一時期はやった小説のジャンルに「架空戦記」というものが有りました。

色々なものが有りましたが、内容としては太平洋戦争で日本がアメリカに対して史実以上の健闘をしたりあるいは勝利したり、また、連合国側に立ってナチスドイツと戦うというものもあったように思います。

日本が連合国に一方的にやられることなく、新兵器を駆使して正義の国家として活躍するようなものも多くありました。史実で決定的に敗北した日本軍の憂さ晴らしを小説でしているようなもので、若者向けのライトノベルとして結構人気があったようですが、私は歴史を受け入れられない人達による自慰行為のように思えて好きではありませんでした。

4月より顕正新聞で「48KOSEN」という漫画が連載されています。本願寺派の新門(次の門主)が親鸞会の人に連れられてゆき、5月15日号では福井会館で親鸞会の話を聞くところまで進んでいます。この後の展開は次の号を待つまでもなくだれでも分かるでしょう。

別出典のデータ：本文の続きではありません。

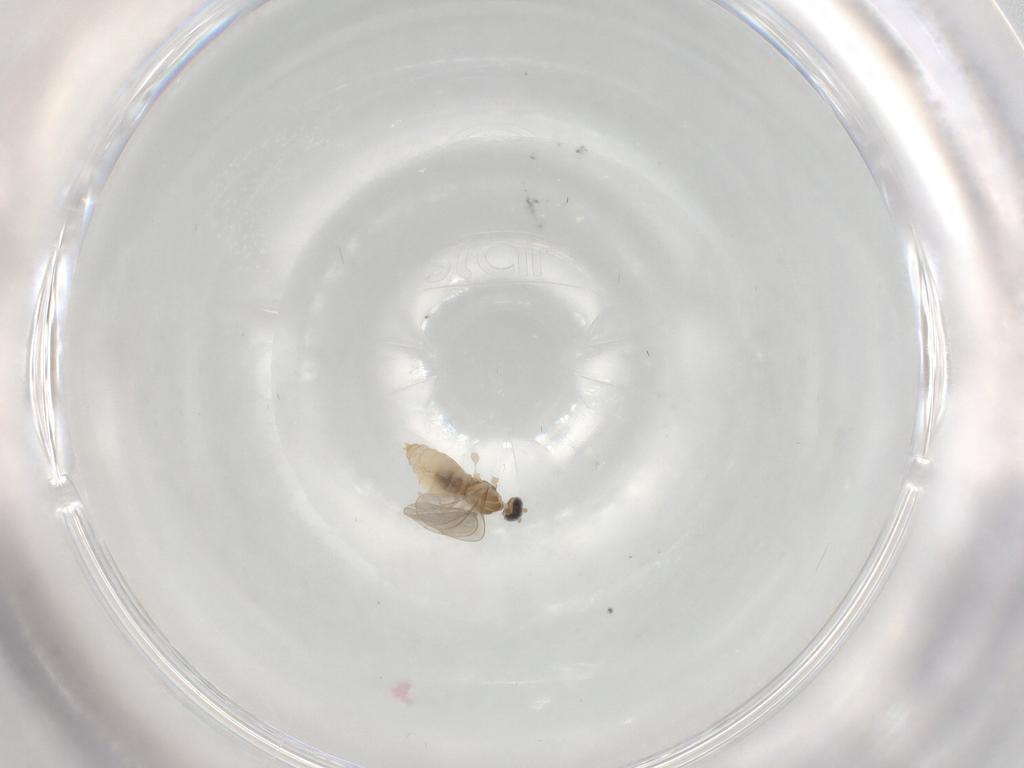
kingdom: Animalia
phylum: Arthropoda
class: Insecta
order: Diptera
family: Cecidomyiidae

親鸞会はアニメで真宗十派が大津波に巻き込まれるとか、「ひらく」で正統と異端が逆転するとか、その前にも「なぜ答えぬ」とか「どちらがウソか」でも真宗がひっくり返るとかさんざん煽って来ましたが、果たして真宗十派で親鸞会に関心をもつところなどどこも現れませんでした。こういった漫画が定期的に連載されるのは、その憂さ晴らしでしょうか。

こうなったらいいなぁという願望を漫画にするのは楽しいのかもしれませんが、現役の、しかも近いうちに本願寺派のトップになることが決まっている人物を漫画に出して、本願寺派をこき下ろして親鸞会のシンパにさせるような展開の妄想漫画を書くような教団は親鸞会の他にはありません。

仮にもう一つそういう教団があるとすれば、幸福の科学です。あそこは「霊言」と称して勝手に現役の人物を出して、幸福の科学教団に都合のいい事を言わせて本にまでしています。親鸞会の場合は一応「フィクション」とは書いてないもののそうであることは誰が見ても明らかですから、幸福の科学よりマシかもしれませんが、やっていることは同じようなものです。

絶対にありえない話ではありますが、もし本願寺派が高森会長の息子である高森光晴氏を出してきて、本願寺の学者や布教使の話を聞いて親鸞会の誤りに気づき、本願寺に転向するような物語を「本願寺新報」で書いたら親鸞会の人はどう思うでしょうか。なんという恥ずかしい教団だ、頭がおかしくなったのかと思うでしょう。これを想像して親鸞会のやっていることを非常識とわからなければ、弘宣局の人たちは如何に社会から隔絶されて常識を知らない人達になってしまったかということです。

いま、続々と親鸞会で教学を学んだ人が離脱して本願寺派で話を聞くようになっており、この間梯和上の話を聞きに行ったら十人以上元親鸞会の人がいて驚きましたが、逆のパターンはめったにありません。一般のご門徒ではなく、本願寺派の宗学を学んだ人が転向して親鸞会に入るパターンを自分は知りません。

いい加減に現実を知っていただいたほうが良いのではないかと思います。

親鸞会への教義批判にも社会的な批判にも一切答えられず、身内だけでこんな落書き同然の漫画を読み合っているならまだしも、機関誌に掲載するなど正気の沙汰とは思えません。

こんなことやってて私たちはカルトじゃありませんなんて言った所で誰も聞かないでしょう。ほんとうに情けないことです。